Mauro chuckled, and before he could grab hold of his composure, reached out and grabbed hold of his father’s throat. “I see. I’m very sorry that I failed to produce a surprise for you.” He chuckled. “But you should understand this. If you assume that you understand me, you will be bitterly disappointed. And if you think you can stand here and speak to my wife, speak about my wife, and face no repercussion, then you truly know nothing about me at all. I have done a great many things in my life that were rooted in calculation and self-service. But Astrid is mine. Mine. And unlike you, I keep what is mine. My child. My woman. You will not speak to her. You will not speak about her. You will not sell any more of your torrid stories to the press about my mother. If you do anything to cause Astrid harm, I will end you. Financially. Physically if I must. You could only lord things over me when I was a little boy who had need. You could only cow me, control me as long as you had more power than I did. The tide has shifted, Father. And now that I’ve made my position clear, all that’s left to do is for you to decide whether or not you want to push me. I would suggest that you don’t.”
He released his hold on the old man, rag
e coursing through his body. And he felt Astrid’s calming touch on his shoulder. He looked at her, the red, foggy haze of his vision beginning to clear, and he saw that her expression was filled with concern. “Mauro...”
“You reveal yourself,” his father said. “That you would stoop to physical threats. You might be able to put on a suit, earn money, spend money, but you will always be what you were born. The son of a whore.”
“Push me any harder and I may be the son of a dead man.”
“Oh, I have no doubt. I have no interest in pushing you. I’m just making it clear, whatever narrative you think is happening, it is blood that wins. Time and time again.”

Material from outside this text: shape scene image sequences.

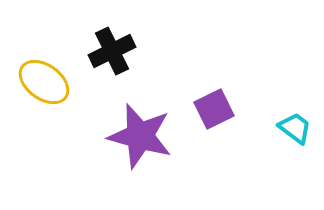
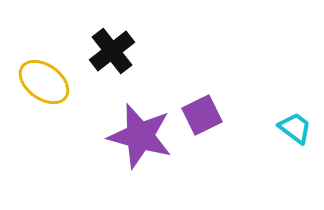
black cross: rotated 12 degrees counterclockwise
purple square: moved 12 px left, 6 px down
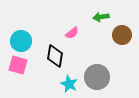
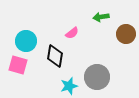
brown circle: moved 4 px right, 1 px up
cyan circle: moved 5 px right
cyan star: moved 2 px down; rotated 30 degrees clockwise
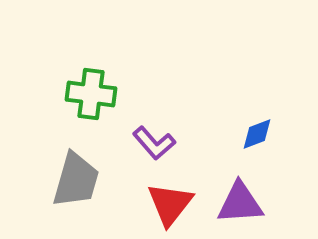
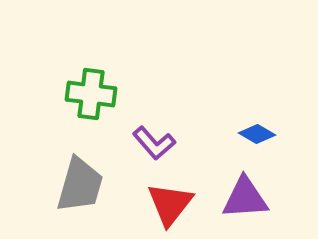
blue diamond: rotated 51 degrees clockwise
gray trapezoid: moved 4 px right, 5 px down
purple triangle: moved 5 px right, 5 px up
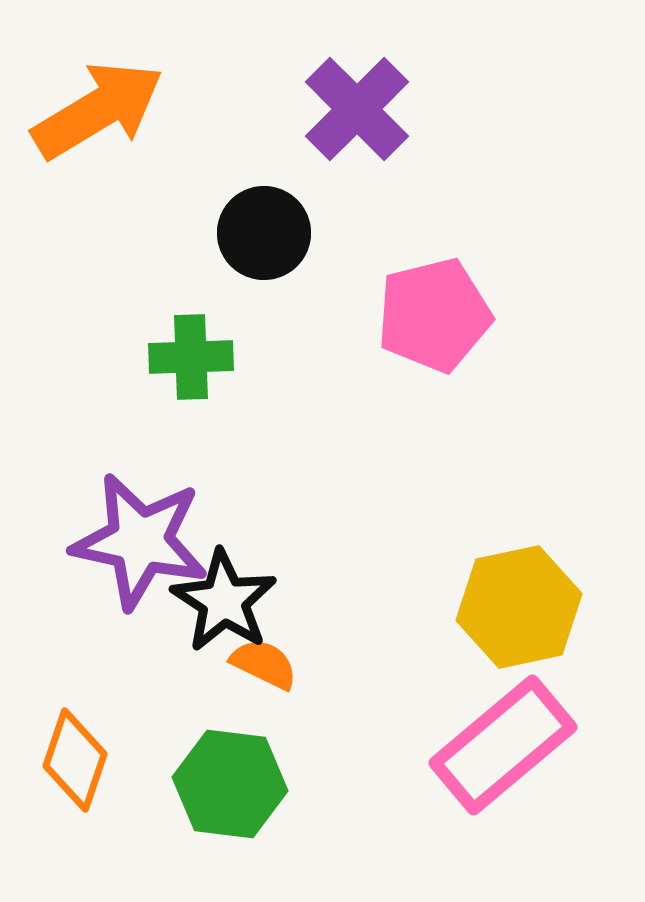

“You’re right about that,” Mauro said. “It is blood that wins out in the end. And when mine triumphs, you had best hope it’s not due to the fact that I spilled any of yours.” He looked over at Astrid, who had gone pale. “Come, cara. I think that our time at this event has lapsed.”
He had no more time for this. Had no more desire to engage in such a farce. He was going to end the evening now, and he was going to end it exactly the way he had intended on ending it before this miserable farce had began. She would see who he was.

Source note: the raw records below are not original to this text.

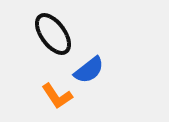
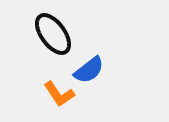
orange L-shape: moved 2 px right, 2 px up
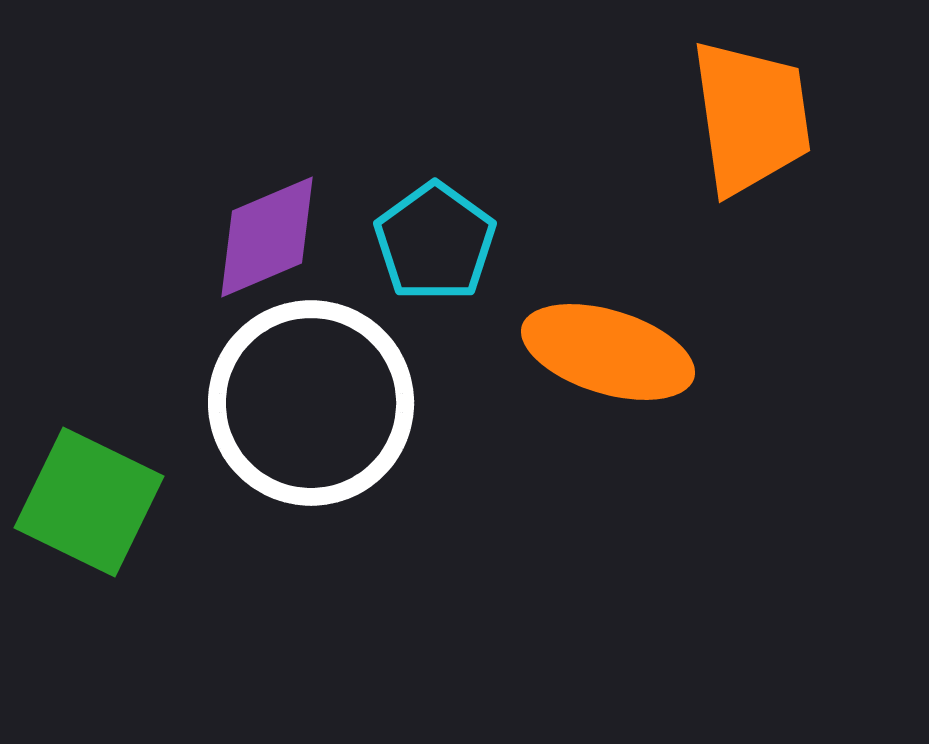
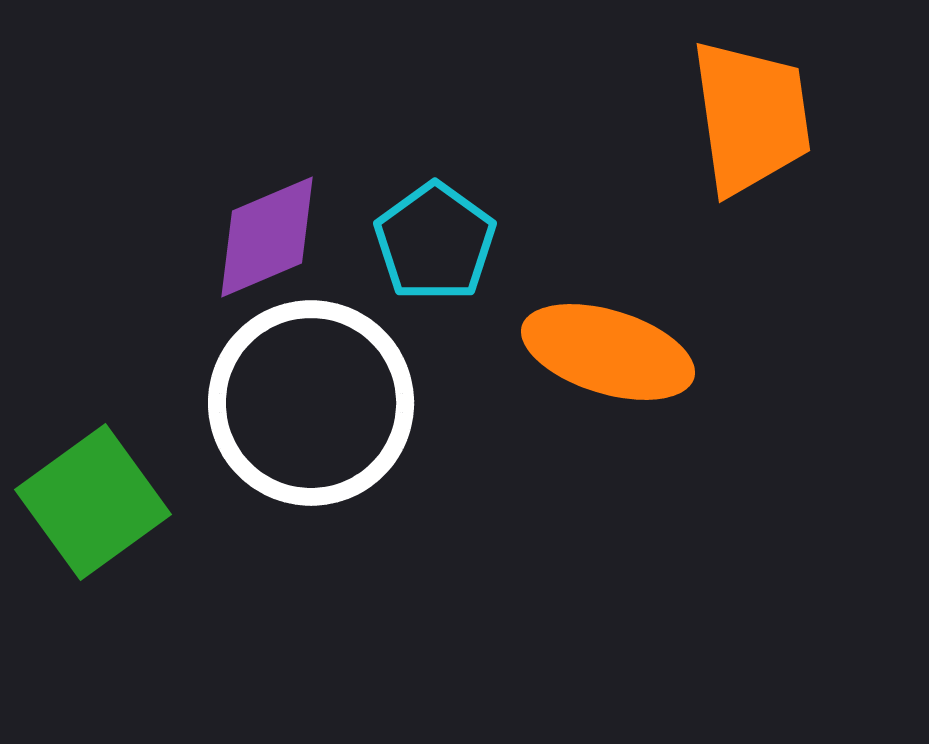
green square: moved 4 px right; rotated 28 degrees clockwise
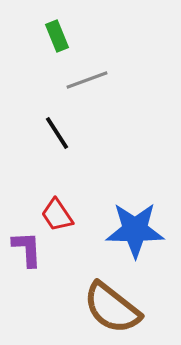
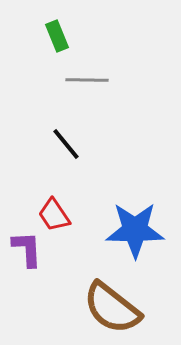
gray line: rotated 21 degrees clockwise
black line: moved 9 px right, 11 px down; rotated 6 degrees counterclockwise
red trapezoid: moved 3 px left
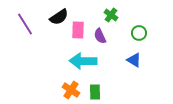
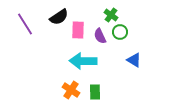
green circle: moved 19 px left, 1 px up
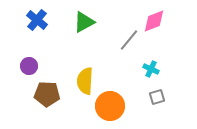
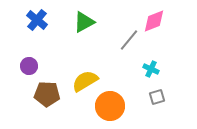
yellow semicircle: rotated 56 degrees clockwise
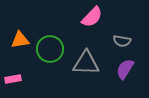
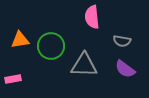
pink semicircle: rotated 130 degrees clockwise
green circle: moved 1 px right, 3 px up
gray triangle: moved 2 px left, 2 px down
purple semicircle: rotated 85 degrees counterclockwise
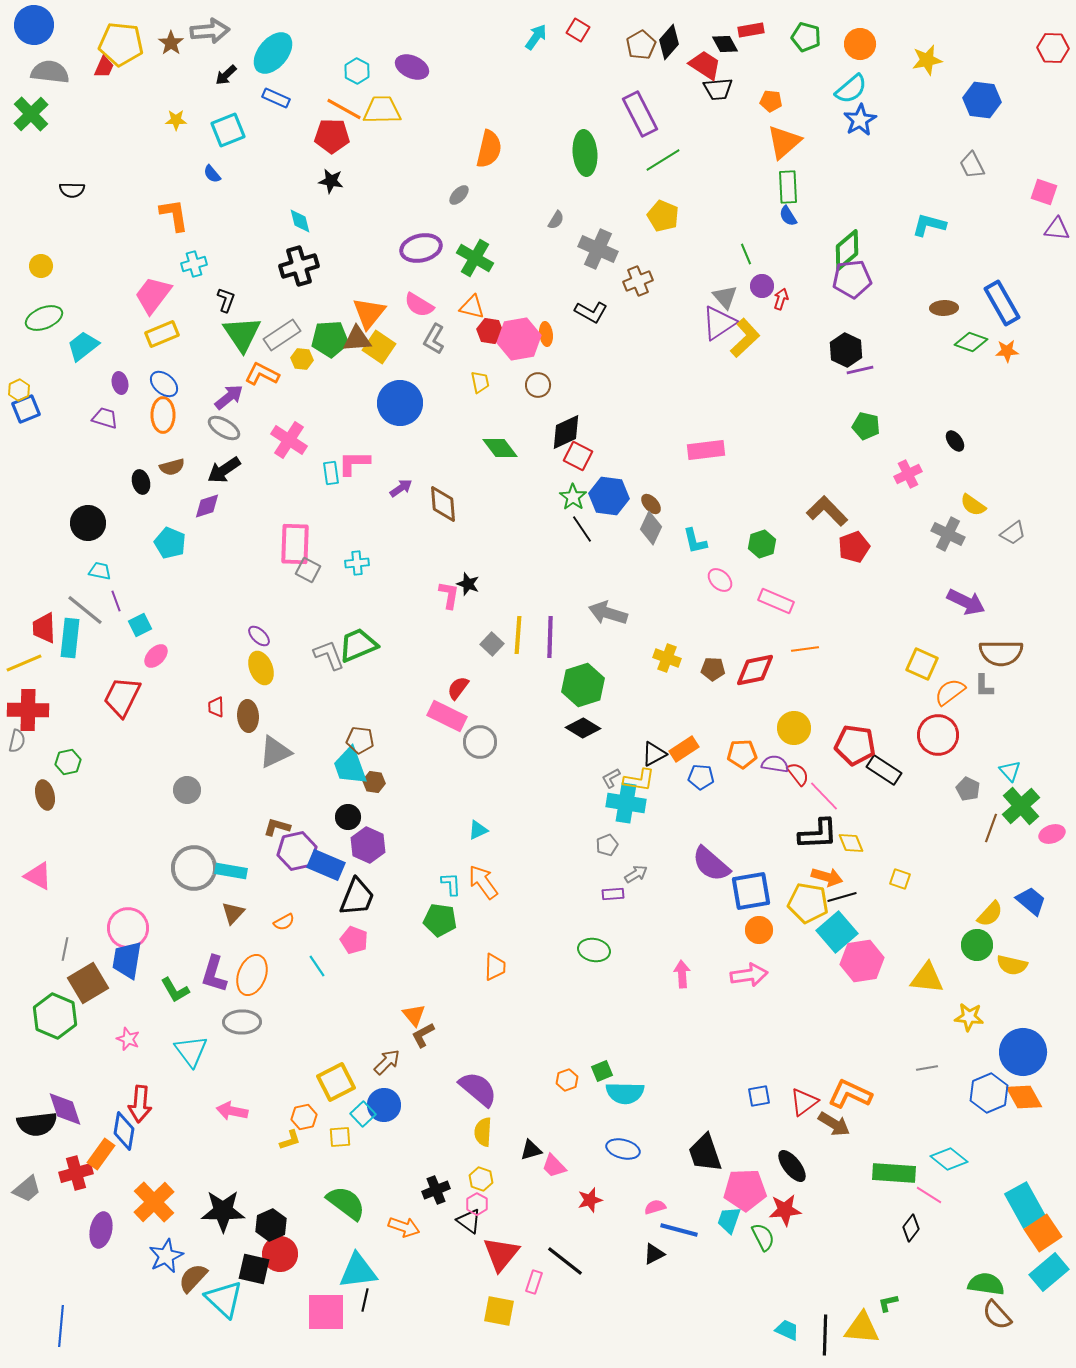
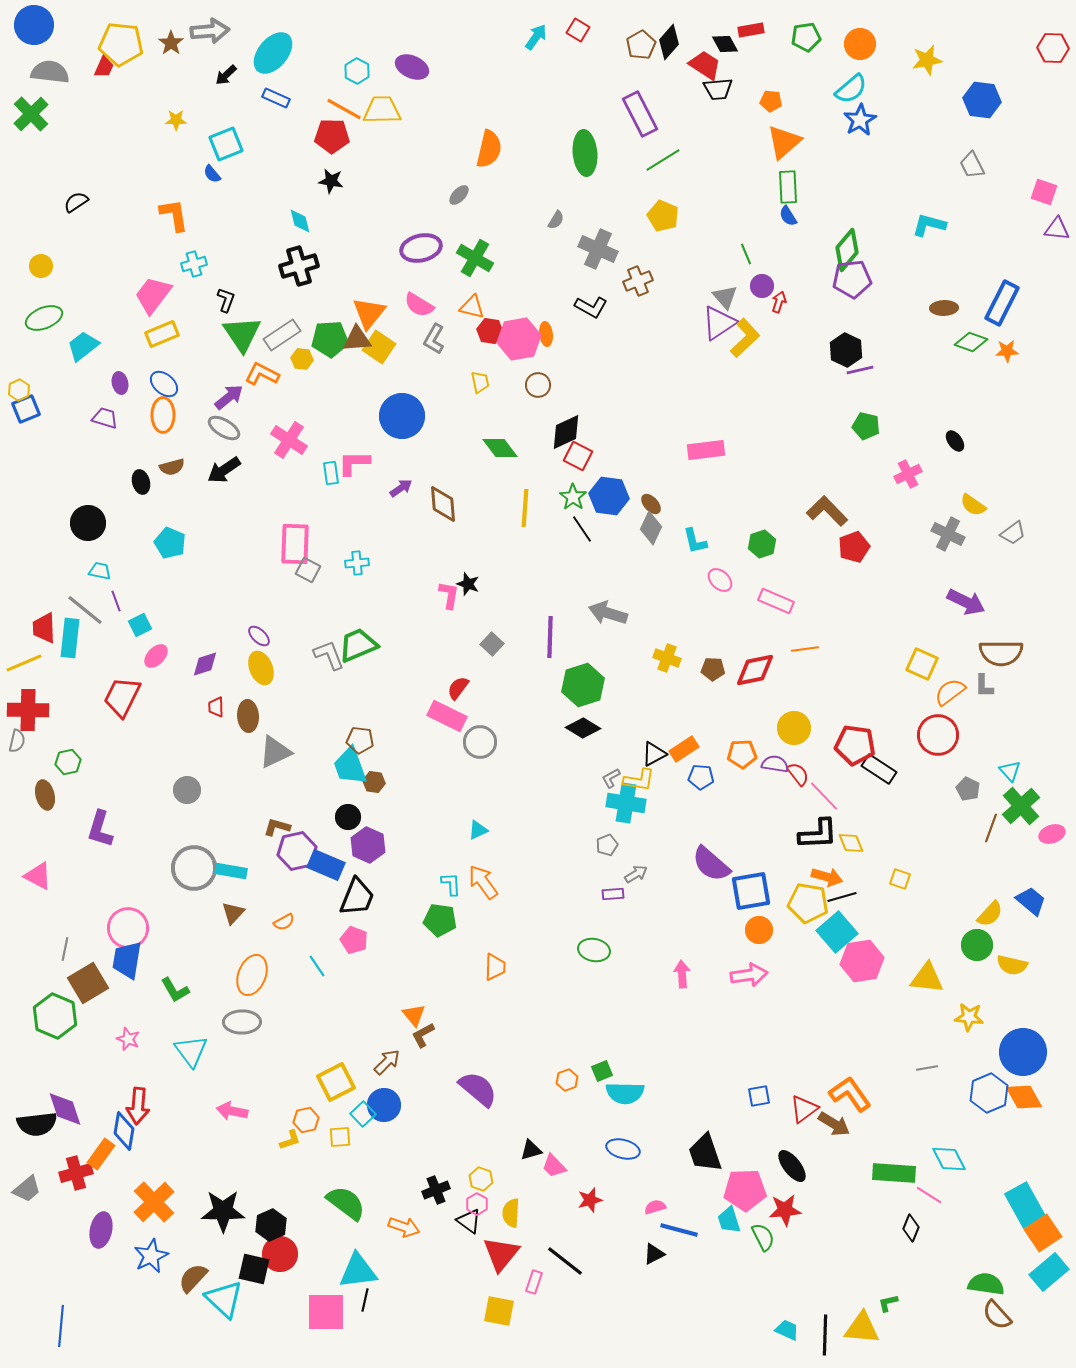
green pentagon at (806, 37): rotated 24 degrees counterclockwise
cyan square at (228, 130): moved 2 px left, 14 px down
black semicircle at (72, 190): moved 4 px right, 12 px down; rotated 145 degrees clockwise
green diamond at (847, 250): rotated 9 degrees counterclockwise
red arrow at (781, 299): moved 2 px left, 3 px down
blue rectangle at (1002, 303): rotated 57 degrees clockwise
black L-shape at (591, 312): moved 5 px up
blue circle at (400, 403): moved 2 px right, 13 px down
purple diamond at (207, 506): moved 2 px left, 158 px down
yellow line at (518, 635): moved 7 px right, 127 px up
black rectangle at (884, 770): moved 5 px left, 1 px up
purple L-shape at (214, 974): moved 114 px left, 145 px up
orange L-shape at (850, 1094): rotated 30 degrees clockwise
red triangle at (804, 1102): moved 7 px down
red arrow at (140, 1104): moved 2 px left, 2 px down
orange hexagon at (304, 1117): moved 2 px right, 3 px down
yellow semicircle at (483, 1132): moved 28 px right, 81 px down
cyan diamond at (949, 1159): rotated 24 degrees clockwise
cyan trapezoid at (729, 1220): rotated 36 degrees counterclockwise
black diamond at (911, 1228): rotated 16 degrees counterclockwise
blue star at (166, 1256): moved 15 px left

He pulled her through the crowd, not caring that they had drawn curious stares. That they were now being subjected to scrutiny by all around them. He didn’t care. He was not a good man. He was not a civilized man. He was not one of them. If it had not been apparent before, then it was apparent now.
He was Mauro Bianchi, and he was from the slums. If blood won out, then he was quite all right letting it show freely.
He signaled his driver using his phone, and by the time they reached the front of the hotel, the limo was there waiting for them. He ushered her inside, and she said nothing. That was unusual, as Astrid typically had a comment, or a snarky aside. Right now she seemed to have nothing.
Perhaps he truly had made her realize who he was. Made her realize what he was.
Now, perhaps she would find it undeniable. “I’ve made my decision,” he said, once the limo began to move away from the hotel. “You’re mine. There will be no discussion about any alternatives.”